Le concept de profil épistémologique

Une des principales orientations de l’entreprise bachelardienne, on l’aura compris, est une psychanalyse du savoir. Celle-ci répond à une question déterminante pour la formation : que sais-je ? Si l’angle d’attaque s’avère le concept enseigné ou appris, le référentiel est sans conteste la notion de profil épistémologique.

Le penseur forge ce concept de profil dans la Philosophie du non (chap.2). Il tente alors de définir un nouveau type de philosophie en renvoyant dos à dos celle des sciences chez les philosophes et celle de la philosophie spontanée chez les savants. Lui préfère définir des styles de culture en jouant sur une double particularisation. D’abord, c’est une analyse individuelle, un examen clinique, ne valant que pour un individu déterminé à un stade particulier de sa culture. Ensuite, c’est une sorte de filtre raisonné qui demeure relatif à une notion bien spécifiée : masse, énergie… L’étude privilégiée par Bachelard (de type spectrale) relève d’une philosophie du détail épistémologique. On questionne toutes les circonstances de la culture scientifique. Et le travail est à reprendre pour chaque notion, en vue d’un bilan par comparaison.

Il ressort assez vite qu’un profil, un style culturel renvoient à une hétérogénéité fondamentale. Cette dernière est naturellement fonction des intérêts ou des compétences disciplinaires d’un individu. Mais, deux autres séries de décalages y participent également. L’une renvoie à l’intérieur d’une discipline donnée : même là tous les concepts n’atteignent pas à la même clarté cognitive. L’autre plonge dans les bases de la culture : à chaque concept il convient d’associer son spectre d’intelligibilité. Ainsi, le concept de masse, chez une même personne, se distribue selon cinq philosophies 304 . On va du réalisme naïf au rationalisme discursif (mécanique de Dirac). Ce faisant, on traverse l’empirisme, le rationalisme dit classique puis celui appelé « complet » de la relativité (Newton). Pour un même esprit, il y a plusieurs niveaux de conceptualisation d’une même notion.

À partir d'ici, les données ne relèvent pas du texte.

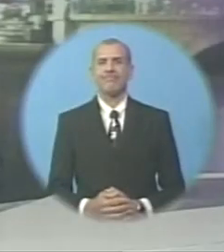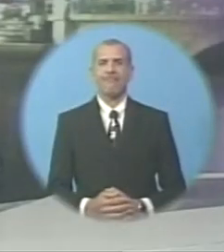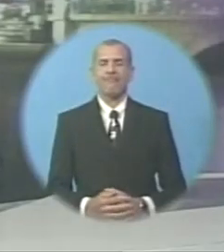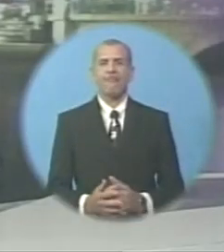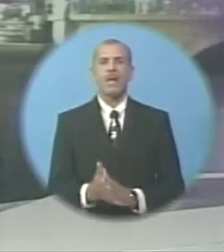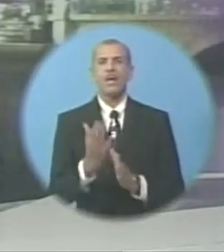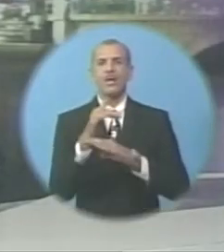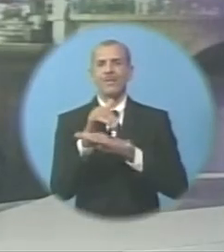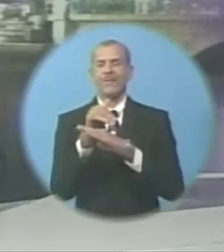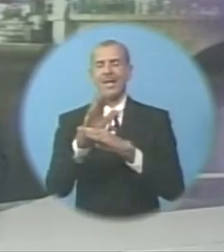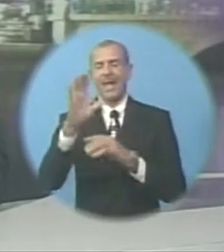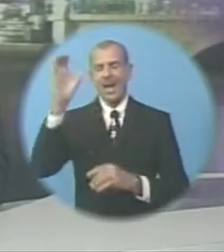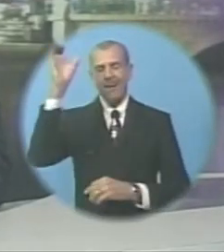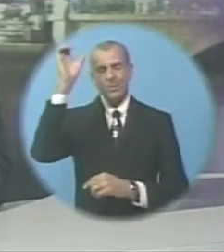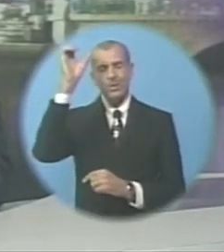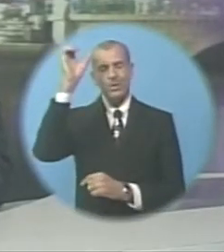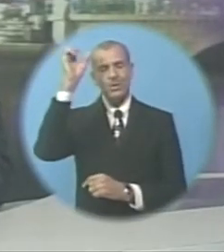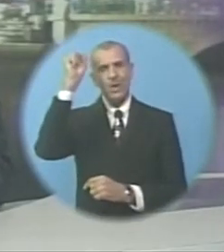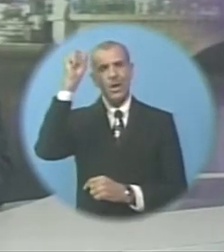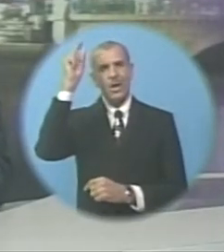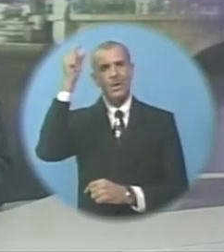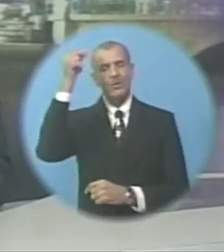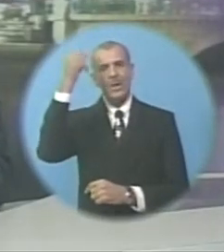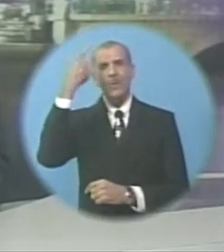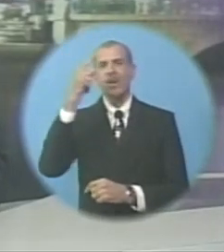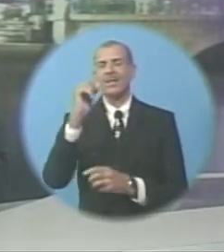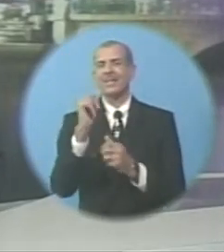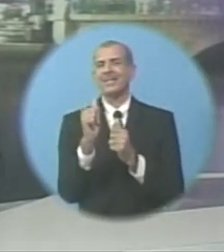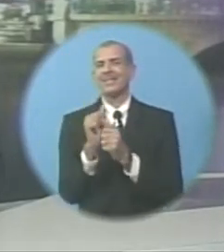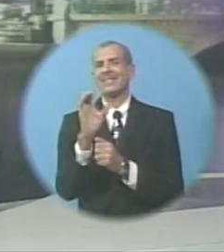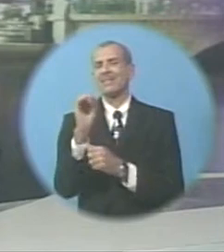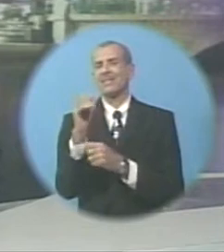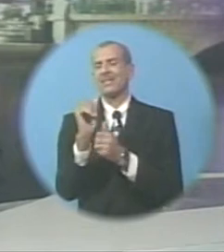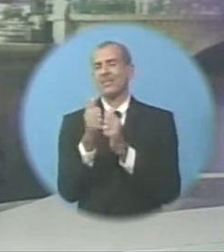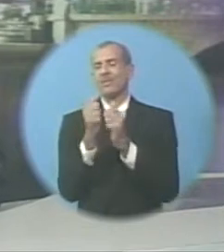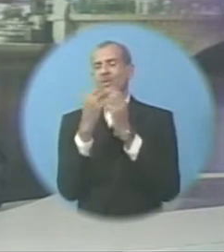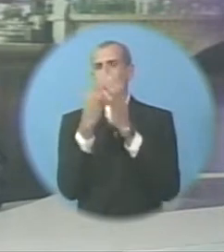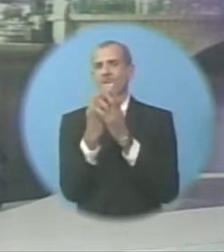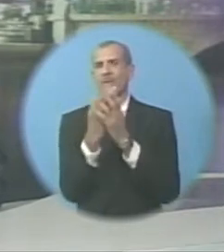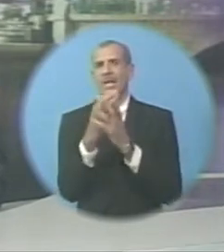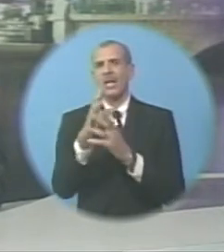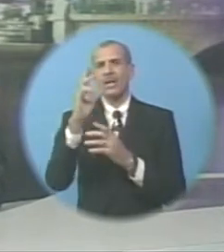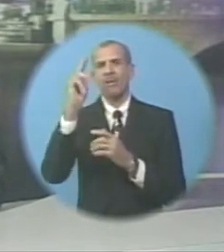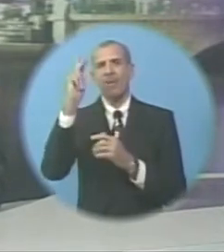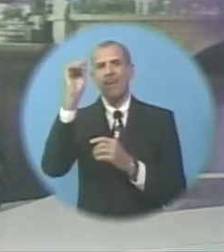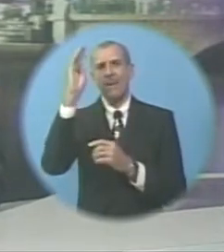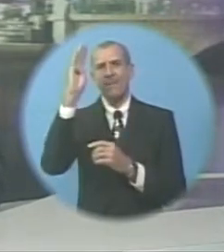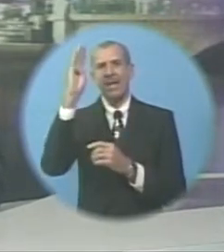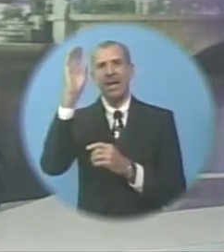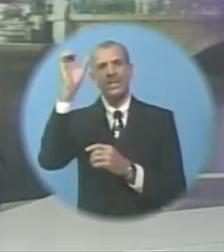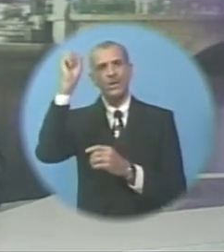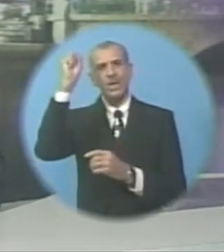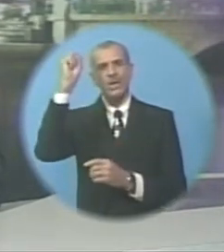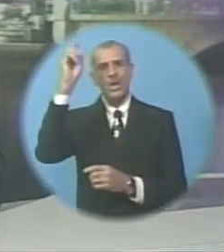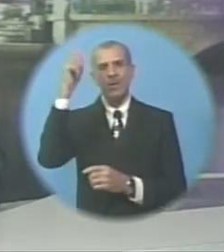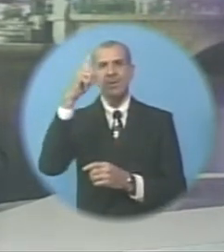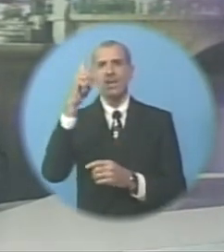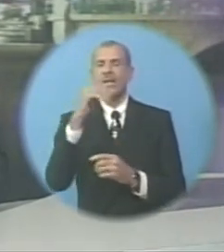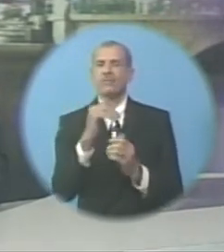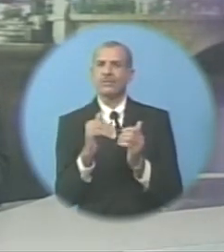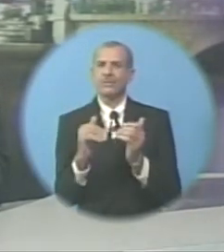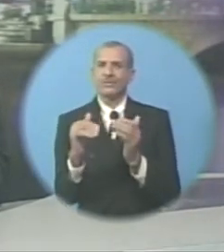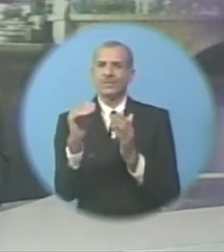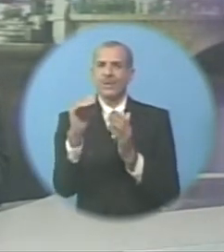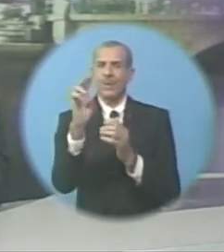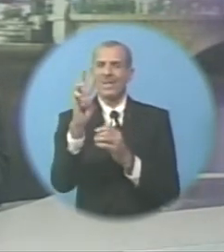Good evening, I'm Sean Green with the CBC Sports Opening batsmen Craig Brathwood and Shane Dorich lifted the West Indies to within sight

Pour Bachelard une connaissance de l’individuel est possible mais elle requiert une typologie spécialisée. Cela passe par une grille de lecture épistémologique susceptible d’expliquer les moments logico-historiques de la constitution de chaque concept. Dit autrement la distribution des sens qui sont donnés, loin d’être dispersée, s’ordonne en un spectre. L’axe du réalisme au rationalisme est en fait génétique, il marque le progrès de la pensée scientifique. Ainsi, le sens de la notion de masse ne se dévoile que dans une succession de moments où l’on peut suivre un enchaînement de levées d’obstacles. Le concept de profil épistémologique nous introduit donc à l’idée d’une archéologie du savoir. Toute confession de sa culture scientifique livre diverses couches géologiques, des plus archaïques au plus élaborées. En elles, de multiples niveaux de conceptualisations viennent se sédimenter.

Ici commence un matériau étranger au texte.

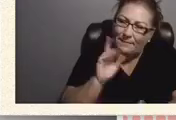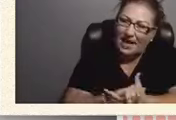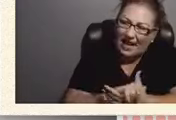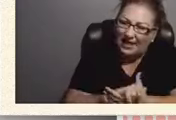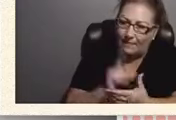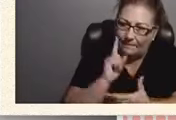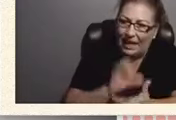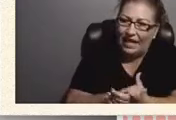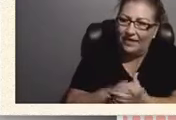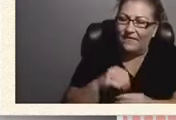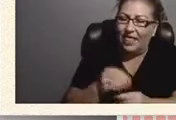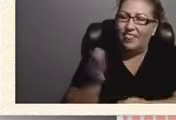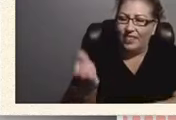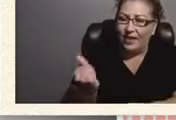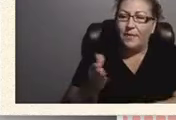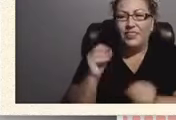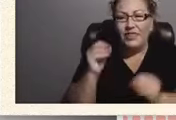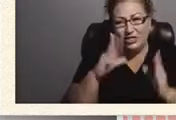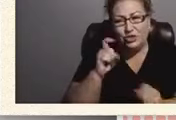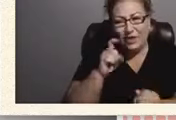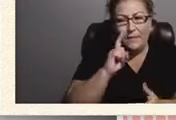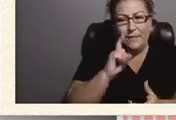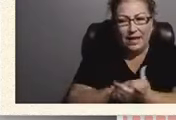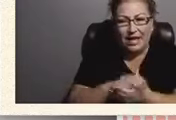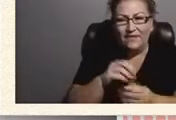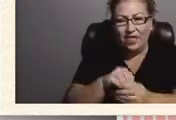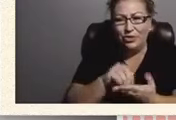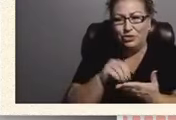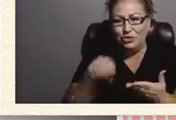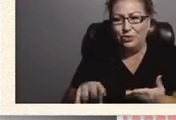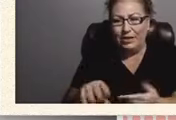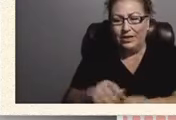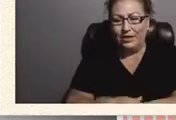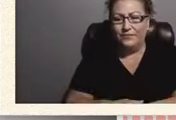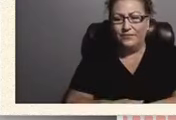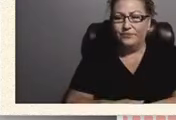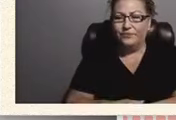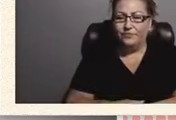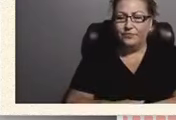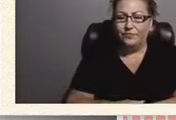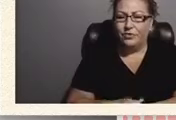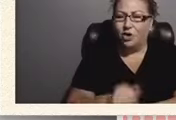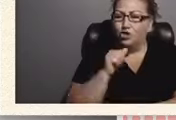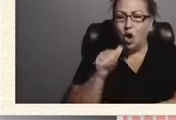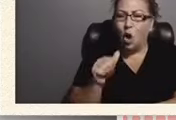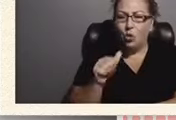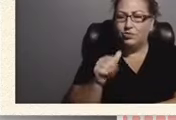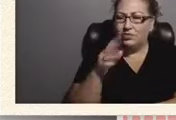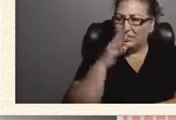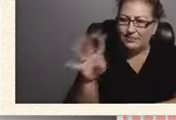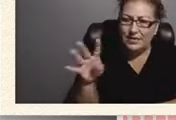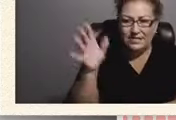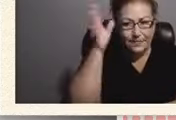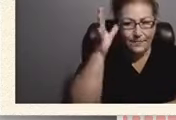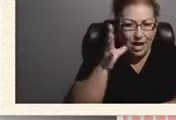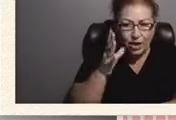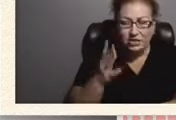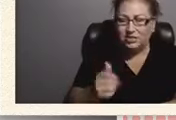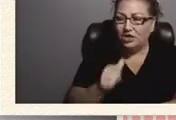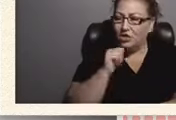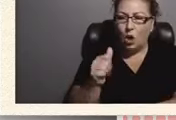teachers have to believe don't dismiss the parents don't dismiss the student because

La dialectique historique de l’activité scientifique, c’est-à-dire l’articulation de la théorie et de l’expérience, est une psychanalyse en acte. Elle complique les notions initiales, les rectifie. Tel est le sens fondamental du concept de formation pour lequel « l’abstraction scientifique est la guérison de l’inconscient » 305 . Mais, entendu au sens pédagogique, la formation se définit comme intervention psychanalytique explicite. Cette dernière, afin de « revivre et achever la déréalisation », aide à travailler sur les représentations (des maîtres comme des élèves). La notion de profil épistémologique est, en puissance, un outil d’évaluation formative. Elle permet aussi bien d’opérer un diagnostic initial que de mesurer l’évolution des schémas explicatifs. Son transfert aux autres disciplines scientifiques est d’ailleurs envisageable. Deux réserves sont toutefois indiquées. L’une est de ne pas chercher à tout prix à réfracter chaque concept sur toute l’étendue du spectre L’autre est de différencier dans ce dernier lui-même, en fonction de chaque discipline et de son degré de maturité.

Les bénéfices pour former les esprits ne s’arrêtent pas là.

Notes
304.

 Voir Bachelard, Philosophie du non, op. cit., p.43.

305.

 Se reporter à La psychanalyse du feu, Gallimard, 1959, p.109 (1ère éd. 1938).